Ab initio optimization principle for the ground states of translationally invariant strongly correlated quantum lattice models

TL;DR

This paper introduces the ab initio optimization principle (AOP), a new numerical scheme for efficiently simulating the ground states of translationally invariant strongly correlated quantum lattice models by transforming the problem into a local optimization task.

Contribution

It proposes AOP and tensor ring decomposition (TRD) as novel methods that unify and extend existing tensor network algorithms for quantum many-body ground state simulations.

Findings

AOP effectively simulates ground states using local optimization.

TRD simplifies tensor network contractions via self-consistent equations.

AOP unifies various established methods like DMRG and iTEBD.

Abstract

In this work, a simple and fundamental numeric scheme dubbed as ab-initio optimization principle (AOP) is proposed for the ground states of translational invariant strongly-correlated quantum lattice models. The idea is to transform a nondeterministic-polynomial-hard ground state simulation with infinite degrees of freedom into a single optimization problem of a local function with finite number of physical and ancillary degrees of freedom.
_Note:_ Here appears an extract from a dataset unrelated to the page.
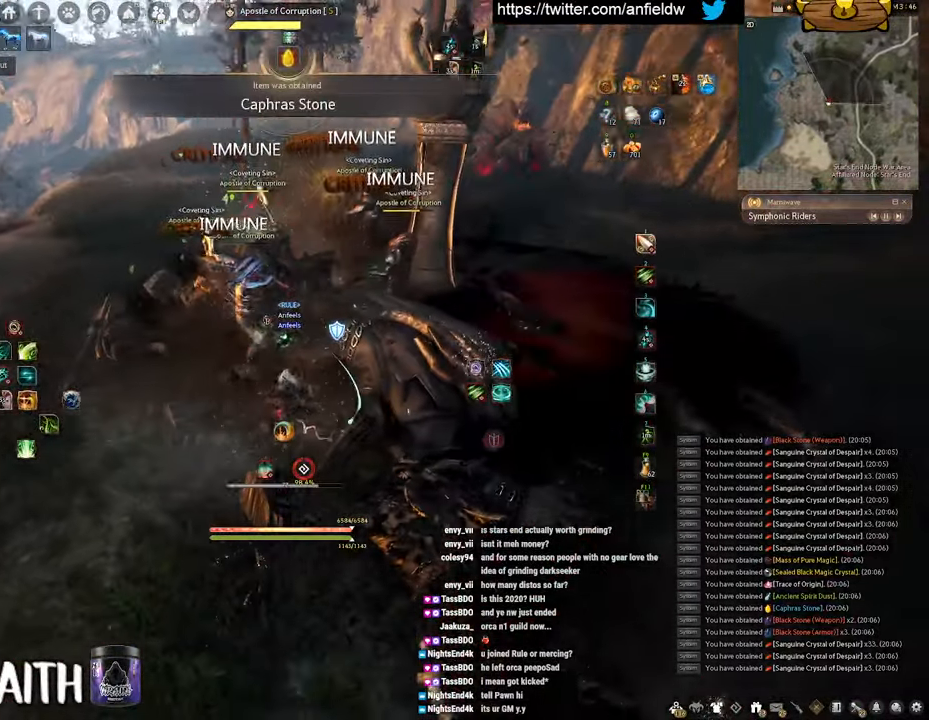
{"keys": ["f"], "mouse": [], "events": [[67, "f", "down"], [400, "w", "up"]]}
This work contributes mainly in the following aspects: 1) AOP provides a simple and efficient scheme to simulate the ground state by solving a local optimization problem. Its solution contains two kinds of boundary states, one of which play the role of the entanglement bath that mimic the interactions between a supercell and the infinite environment, and the other give the ground state in a tensor network (TN) form. 2) In the sense of TN, a novel decomposition named as tensor ring decomposition (TRD) is proposed to implement AOP. Instead of following the contraction-truncation scheme used by many existing TN-based algorithms, TRD solves the contraction of a uniform TN in an opposite clue by encoding the contraction in a set of self-consistent equations that automatically reconstruct the whole TN, making the simulation simple and unified; 3) AOP inherits and develops the ideas of different well-established methods, including the density matrix renormalization group (DMRG), infinite time-evolving block decimation (iTEBD), network contractor dynamics, density matrix embedding theory, and etc., providing a unified perspective that is previously missing in this fields; 4) AOP as well as TRD gives novel implications to existing TN-based algorithms: a modified iTEBD is suggested and the 2D AOP is argued to be an intrinsic 2D extension of DMRG that is based on infinite projected entangled pair state.